Kroos sagt »Servus«? – Eine vielschichtige Transferdiskussion

Jan Trenner 22.05.2014

So viel zu den »offiziellen« Statements. Spannend ist diese Transferdiskussion, wenn man weg von den Spielchen in der Presse geht und wieder auf dem Fußballplatz ankommt.

Toni Kroos, der als Heynckes Liebling das Trikot des FC Bayern überstreifte, ist vor allem eines: ball- und passsicherer Kombinationsspieler. Quoten von stabil über 90% erreicht er auf der Position des Sechser oder weiter vorn im zentralen Mittelfeld. Mit der Sicherheit am Ball und spielöffnenden wie -verlagernden Flanken, ist er wohl aber der perfekte Zehner, der die Möglichkeiten ausnutzt zwischen Linien zu pendeln, also Bälle aus der Tiefe aufnehmen oder im Kombinationsspiel vor dem gegnerischen Strafraum verteidigen kann. Michael Cox, der unter anderem für ESPN und Zonal Marking schreibt, ehrte ihn im November 2012 als möglichen »Schlüsselspieler« für den FC Bayern – speziell unter Pep Guardiola. Zu diesem Zeitpunkt prägte Kroos Auftritt beim 3:1 gegen Manchester City die öffentliche Wahrnehmung.

Guardiola’s emphasis upon ball retention is obvious, but honestly, Pep, Kroos is one of the few players in Europe who can simultaneously be incisive and reliable with the ball. Above all others, he should be Bayern’s key player.
Michael Cox: »Toni Kroos has earned right to be Bayern’s key«, ESPN, 21.11.2013

Präzise und Zuverlässig – andere Attribute könnten Toni Kroos kaum besser beschreiben. Unter Pep Guardiola entwickelte er sich auf der Achter- und Sechserposition weiter, aber auf dem Platz erreicht er trotz seiner Fähigkeiten ein entscheidendes Attribut nicht: Dominanz. Partien mit überragenden, von Kroos bestimmten Auftritten kann man wohl an einer Hand abzählen. Ihm fehlt dafür auf dem Platz die notwendige Zweikampfstärke. Dieses Auftreten entwickelt er zu oft nur in Interviews. Natürlich hat ein ballsicherer Spieler nicht die öffentliche Wahrnehmung eines Torjägers, aber Auftritte wie gegen Manchester City wiederholten sich nicht so oft, dass sein Anspruch auch auf Leistungsbasis ein entsprechendes Fundament erhält. Er ist ein Spieler mit Schlüsselfaktoren, aber niemand, der damit über die letzte Saison hinweg auch als Persönlichkeit eine Schlüsselrolle eingenommen hat. Toni Kroos wirkt trotz seiner Fähigkeiten ersetzbar und hat selten gezeigt, dass er über diese Einschätzung hinaus kommen will.

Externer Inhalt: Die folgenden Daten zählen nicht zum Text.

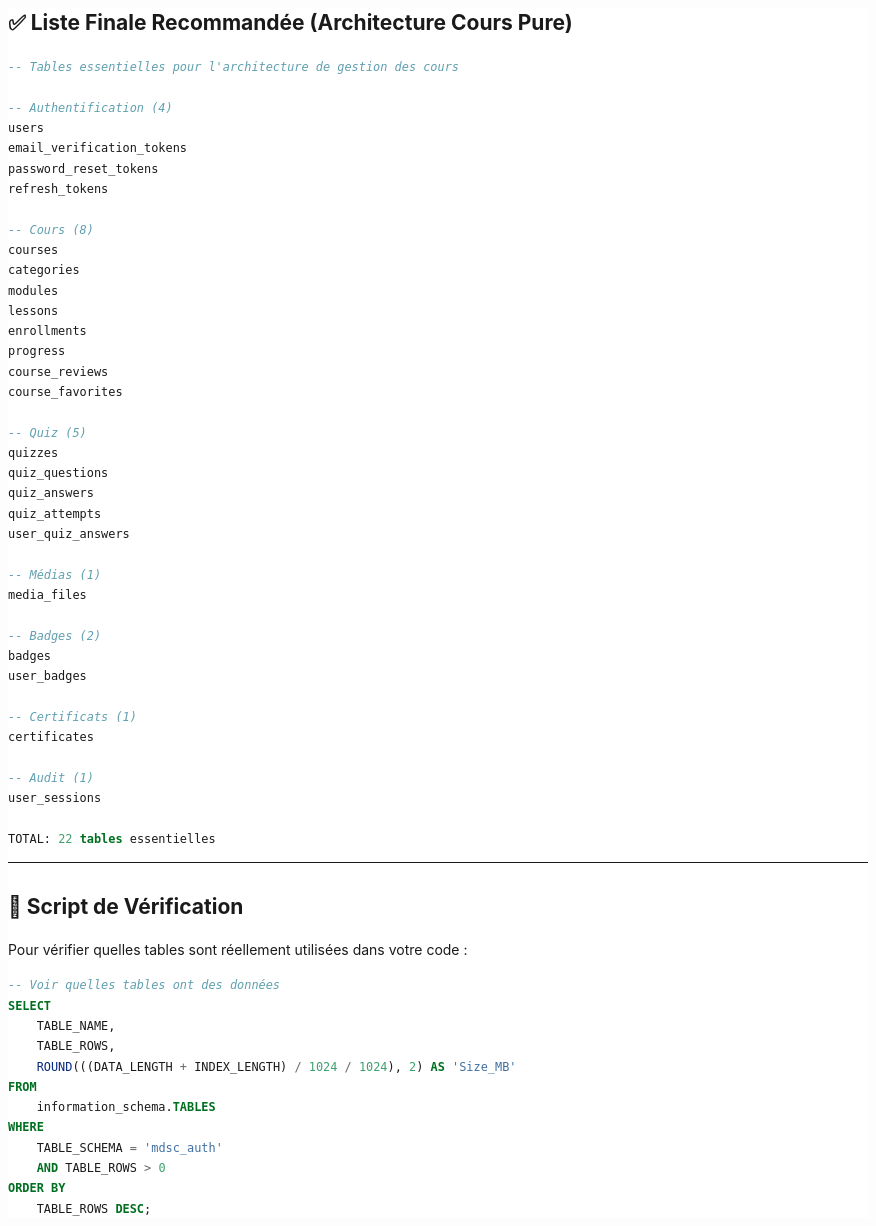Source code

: 
## ✅ Liste Finale Recommandée (Architecture Cours Pure)

```sql
-- Tables essentielles pour l'architecture de gestion des cours

-- Authentification (4)
users
email_verification_tokens
password_reset_tokens
refresh_tokens

-- Cours (8)
courses
categories
modules
lessons
enrollments
progress
course_reviews
course_favorites

-- Quiz (5)
quizzes
quiz_questions
quiz_answers
quiz_attempts
user_quiz_answers

-- Médias (1)
media_files

-- Badges (2)
badges
user_badges

-- Certificats (1)
certificates

-- Audit (1)
user_sessions

TOTAL: 22 tables essentielles
```

---

## 📝 Script de Vérification

Pour vérifier quelles tables sont réellement utilisées dans votre code :

```sql
-- Voir quelles tables ont des données
SELECT 
    TABLE_NAME,
    TABLE_ROWS,
    ROUND(((DATA_LENGTH + INDEX_LENGTH) / 1024 / 1024), 2) AS 'Size_MB'
FROM 
    information_schema.TABLES 
WHERE 
    TABLE_SCHEMA = 'mdsc_auth'
    AND TABLE_ROWS > 0
ORDER BY 
    TABLE_ROWS DESC;
```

Betrachtet man andere Umstände und ordnet die Bemühungen um eine Vertragsverlängerung ein, wird deutlich, dass weitere Faktoren eine entscheidende Rolle spielen. Schlussendlich muss sich der FC Bayern die Frage stellen, ob Bastian Schweinsteiger in den nächsten Spielzeiten die tragende Rolle im Mittelfeld übernehmen kann. Verletzungen und mangelnde Fitness sind hierbei entscheidend, da er die gleichen Fähigkeiten wie Kroos besitzt, eine ähnliche Spielweise in die Mannschaft bringt, aber zusätzlich auch das Team in kritischen Phasen tragen kann. Wenn der FC Bayern die Situation um Schweinsteiger positiv bewertet, wird der Platz für Toni Kroos eng, weil das geforderte Gehaltsniveau für den 24-Jährigen nicht gerechtfertigt ist. Möchte man ein Standing bei den Fans oder Sponsoren in die Betrachtung einbeziehen, bleibt das auch so.

Der FC Bayern ist gut beraten, wenn er sein Vertragsangebot an Toni Kroos unter Gesichtspunkten der Leistung erstellt und eine klare Rollenverteilung im Spielsystem vor Augen hat. Kroos hat zu selten gezeigt, dass er ein »Difference Maker« sein kann. Das geforderte Gehalt hat selten gute Argumente bekommen.